_Exercise material:_
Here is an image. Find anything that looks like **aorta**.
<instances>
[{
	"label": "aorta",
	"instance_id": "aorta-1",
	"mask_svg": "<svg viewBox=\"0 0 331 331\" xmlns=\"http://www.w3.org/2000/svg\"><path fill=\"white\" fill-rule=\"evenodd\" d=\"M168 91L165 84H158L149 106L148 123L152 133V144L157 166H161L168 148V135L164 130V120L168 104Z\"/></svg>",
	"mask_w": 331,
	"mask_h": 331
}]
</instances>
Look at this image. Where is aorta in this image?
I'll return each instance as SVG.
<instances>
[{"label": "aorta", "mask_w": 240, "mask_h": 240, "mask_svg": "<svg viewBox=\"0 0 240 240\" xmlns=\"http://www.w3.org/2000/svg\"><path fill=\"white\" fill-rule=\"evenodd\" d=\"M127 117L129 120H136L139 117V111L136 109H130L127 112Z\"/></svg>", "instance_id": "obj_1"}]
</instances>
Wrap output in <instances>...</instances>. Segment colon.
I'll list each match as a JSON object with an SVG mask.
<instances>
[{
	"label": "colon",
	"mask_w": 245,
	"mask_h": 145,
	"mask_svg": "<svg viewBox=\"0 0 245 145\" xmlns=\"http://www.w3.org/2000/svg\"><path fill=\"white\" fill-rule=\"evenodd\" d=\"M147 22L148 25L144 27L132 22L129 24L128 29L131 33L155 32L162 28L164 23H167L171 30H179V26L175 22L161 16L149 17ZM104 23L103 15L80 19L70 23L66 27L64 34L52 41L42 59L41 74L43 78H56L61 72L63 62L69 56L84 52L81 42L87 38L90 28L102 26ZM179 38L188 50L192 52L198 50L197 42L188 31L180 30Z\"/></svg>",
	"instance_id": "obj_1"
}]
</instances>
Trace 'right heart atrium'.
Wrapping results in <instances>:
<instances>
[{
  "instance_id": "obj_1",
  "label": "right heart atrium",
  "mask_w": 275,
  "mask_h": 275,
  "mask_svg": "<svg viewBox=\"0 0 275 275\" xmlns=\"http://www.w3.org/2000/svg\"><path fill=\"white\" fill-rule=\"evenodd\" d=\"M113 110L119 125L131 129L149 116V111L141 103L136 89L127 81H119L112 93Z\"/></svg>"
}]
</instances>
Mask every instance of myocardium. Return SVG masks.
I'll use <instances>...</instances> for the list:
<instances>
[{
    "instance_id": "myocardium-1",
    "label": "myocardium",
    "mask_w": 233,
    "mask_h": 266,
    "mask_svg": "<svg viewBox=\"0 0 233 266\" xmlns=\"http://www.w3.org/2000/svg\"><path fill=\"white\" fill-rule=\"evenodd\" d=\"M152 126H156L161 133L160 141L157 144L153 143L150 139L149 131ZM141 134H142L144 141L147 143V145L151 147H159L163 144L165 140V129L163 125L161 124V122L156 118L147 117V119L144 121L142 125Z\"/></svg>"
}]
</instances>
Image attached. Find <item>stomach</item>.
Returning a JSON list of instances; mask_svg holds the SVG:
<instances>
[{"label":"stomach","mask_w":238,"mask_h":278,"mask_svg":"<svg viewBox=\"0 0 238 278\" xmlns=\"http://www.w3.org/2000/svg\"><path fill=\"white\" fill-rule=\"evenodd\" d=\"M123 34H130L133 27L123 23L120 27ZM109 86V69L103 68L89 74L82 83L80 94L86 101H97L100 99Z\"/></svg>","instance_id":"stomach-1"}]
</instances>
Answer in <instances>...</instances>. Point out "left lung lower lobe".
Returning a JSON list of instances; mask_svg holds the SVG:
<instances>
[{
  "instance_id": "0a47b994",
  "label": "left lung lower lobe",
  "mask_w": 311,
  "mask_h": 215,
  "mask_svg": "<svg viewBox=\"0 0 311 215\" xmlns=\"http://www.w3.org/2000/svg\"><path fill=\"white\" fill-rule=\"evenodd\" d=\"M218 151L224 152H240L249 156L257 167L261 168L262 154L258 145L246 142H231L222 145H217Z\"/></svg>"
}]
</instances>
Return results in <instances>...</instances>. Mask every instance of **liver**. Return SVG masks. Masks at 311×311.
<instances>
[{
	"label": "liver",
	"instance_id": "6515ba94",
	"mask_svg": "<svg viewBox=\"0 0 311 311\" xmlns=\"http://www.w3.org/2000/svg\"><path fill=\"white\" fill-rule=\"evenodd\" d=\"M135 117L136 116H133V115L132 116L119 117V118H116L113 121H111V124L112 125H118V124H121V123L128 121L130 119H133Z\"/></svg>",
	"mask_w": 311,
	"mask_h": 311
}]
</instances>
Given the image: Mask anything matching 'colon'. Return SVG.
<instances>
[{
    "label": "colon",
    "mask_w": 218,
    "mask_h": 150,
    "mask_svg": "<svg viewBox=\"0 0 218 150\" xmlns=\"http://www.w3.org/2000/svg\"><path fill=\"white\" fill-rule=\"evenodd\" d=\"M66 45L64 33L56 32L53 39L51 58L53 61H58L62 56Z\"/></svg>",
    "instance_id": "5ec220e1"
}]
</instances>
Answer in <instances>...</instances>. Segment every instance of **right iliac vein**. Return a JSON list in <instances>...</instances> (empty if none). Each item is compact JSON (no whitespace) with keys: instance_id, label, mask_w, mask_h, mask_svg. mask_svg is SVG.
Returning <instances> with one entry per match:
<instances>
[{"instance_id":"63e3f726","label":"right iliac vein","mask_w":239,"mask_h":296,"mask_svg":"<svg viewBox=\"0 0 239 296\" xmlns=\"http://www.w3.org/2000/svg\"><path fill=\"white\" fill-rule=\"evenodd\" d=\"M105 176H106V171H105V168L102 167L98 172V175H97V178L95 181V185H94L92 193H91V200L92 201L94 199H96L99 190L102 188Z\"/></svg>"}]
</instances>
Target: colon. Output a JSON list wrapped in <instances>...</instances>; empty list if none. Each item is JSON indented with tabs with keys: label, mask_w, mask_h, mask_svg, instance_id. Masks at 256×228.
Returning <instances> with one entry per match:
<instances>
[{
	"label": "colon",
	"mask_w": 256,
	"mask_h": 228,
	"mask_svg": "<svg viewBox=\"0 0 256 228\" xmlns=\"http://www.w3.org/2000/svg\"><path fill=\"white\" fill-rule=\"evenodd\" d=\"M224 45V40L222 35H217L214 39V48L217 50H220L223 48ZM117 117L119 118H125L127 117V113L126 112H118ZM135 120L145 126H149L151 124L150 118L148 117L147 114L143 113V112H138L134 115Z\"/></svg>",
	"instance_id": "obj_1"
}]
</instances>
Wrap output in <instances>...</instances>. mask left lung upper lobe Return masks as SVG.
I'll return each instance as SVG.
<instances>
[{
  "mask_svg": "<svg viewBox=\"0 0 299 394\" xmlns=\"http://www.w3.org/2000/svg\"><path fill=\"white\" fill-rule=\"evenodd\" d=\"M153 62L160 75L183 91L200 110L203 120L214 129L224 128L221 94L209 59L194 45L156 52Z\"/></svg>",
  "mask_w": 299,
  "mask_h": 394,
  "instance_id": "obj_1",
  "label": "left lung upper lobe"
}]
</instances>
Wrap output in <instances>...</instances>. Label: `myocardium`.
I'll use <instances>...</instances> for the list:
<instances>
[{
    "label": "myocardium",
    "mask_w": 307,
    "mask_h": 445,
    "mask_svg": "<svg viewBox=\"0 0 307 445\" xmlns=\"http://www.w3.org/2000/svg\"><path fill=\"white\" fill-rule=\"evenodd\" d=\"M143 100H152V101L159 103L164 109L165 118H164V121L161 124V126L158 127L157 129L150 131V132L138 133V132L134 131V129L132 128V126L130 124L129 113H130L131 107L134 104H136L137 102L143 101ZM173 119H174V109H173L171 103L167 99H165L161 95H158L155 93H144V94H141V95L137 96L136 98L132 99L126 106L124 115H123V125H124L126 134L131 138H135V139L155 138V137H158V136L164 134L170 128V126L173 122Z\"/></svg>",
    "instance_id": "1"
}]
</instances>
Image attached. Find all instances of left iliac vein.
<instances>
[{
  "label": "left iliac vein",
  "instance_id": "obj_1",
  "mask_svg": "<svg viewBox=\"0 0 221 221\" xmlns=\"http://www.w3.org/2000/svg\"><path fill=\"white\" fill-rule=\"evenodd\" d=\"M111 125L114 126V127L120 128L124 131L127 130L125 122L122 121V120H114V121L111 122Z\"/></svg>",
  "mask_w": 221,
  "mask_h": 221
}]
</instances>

_The request:_
How many lines in the entries above contain the string "colon", with case counting? Reply with the number alone.

_Right answer:_
6